Minerva is OME-compatible and BioFormats-compatible and is therefore usable with images from virtually any existing microscope or slide scanner. There is no practical limit to the number of users who can concurrently access narrative guides developed in Minerva and there is no requirement for specialized servers or a relational database, thereby keeping complexity and costs low. Anyone familiar with GitHub and AWS (or similar cloud services) can deploy a Minerva story in a few minutes, and new stories can then be generated by individuals with little expertise in software and computational biology. Developers can also build on the Minerva framework to develop narration tools for other applications (for example, for interpreting protein structures or complex high-dimensional datasets). Software viewers such as Minerva are not intended to be all-in-one solutions to the many computational challenges associated with processing and analysing tissue data; rather, they are specialized browsers that perform one task well. In the case of Minerva, it provides an intuitive and interpretive approach to images that have already been analysed using other tools. Genome browsers are similar: they do not perform alignment and data analysis; instead, they make it possible to interact with the processed sequences effectively.

Within a Minerva window on a standard web browser, a narration panel directs the user’s attention to particular regions of an image and to specific channel groupings, and is accompanied by a text description (which Minerva can read aloud) and by image annotations involving overlaid geometric shapes or text (Figure 4). Each image can be associated with more than one narrated story and with different ways of viewing the same type of data. A fundamental aspect of the narrative guides is that individuals with expertise in a particular disease or tissue (in particular, a pathologist) can create stories for use by others to assist them in the understanding of the morphology of a specimen. Creating narrations requires an authoring tool; for Minerva, this is the Minerva Author. Minerva Author is a desktop application (in JavaScript React with a Python Flask backend) that converts images in OME-TIFF format⁵³ to pyramid images (layered images with different resolution, with the largest one at the bottom and the smallest one on the top) and that assists with the addition of waypoints and text annotations. Minerva Author supports RGB images, such as bright-field, H&E and IHC, as well as multichannel images such as immunofluorescence, CODEX and CyCIF. After specifying the rendering settings and writing the waypoints in Minerva Author, a user receives a configuration file and image pyramids to deploy to AWS S3 or to another web-based storage location (Figure 3).
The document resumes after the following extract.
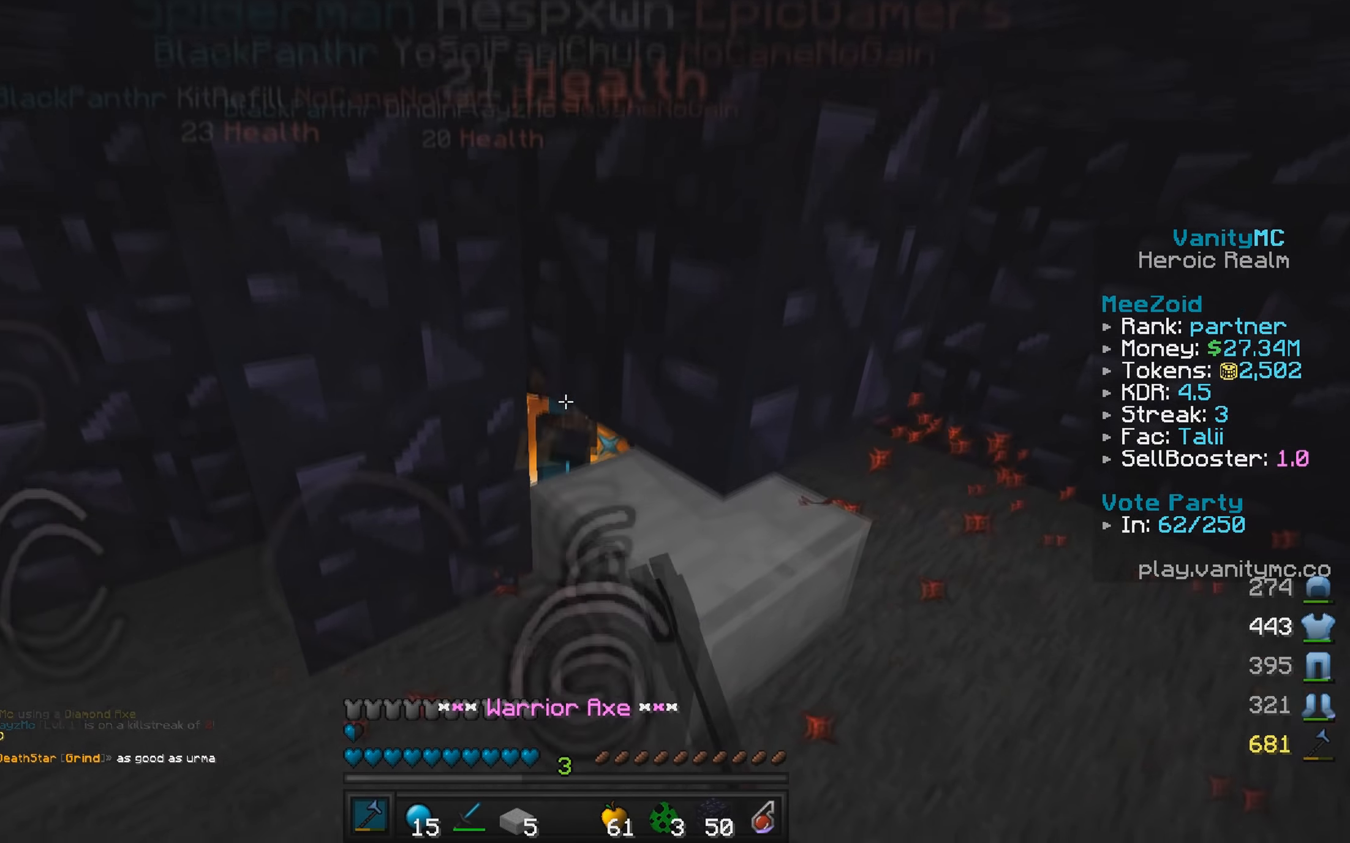
{"keys": [], "mouse": ["left"], "events": []}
Stories can be as simple as a single panel with a short introduction or a multi-panel narration enriched with a series of views with detailed descriptions, changes in zoom level and associated data analysis. It takes users a few hours to learn the software and then from about 30 min to a few hours to create a story; this is about the same time required to create a good static figure panel for a published article, and much less time than that needed for data collection, image registration, segmentation and data analysis.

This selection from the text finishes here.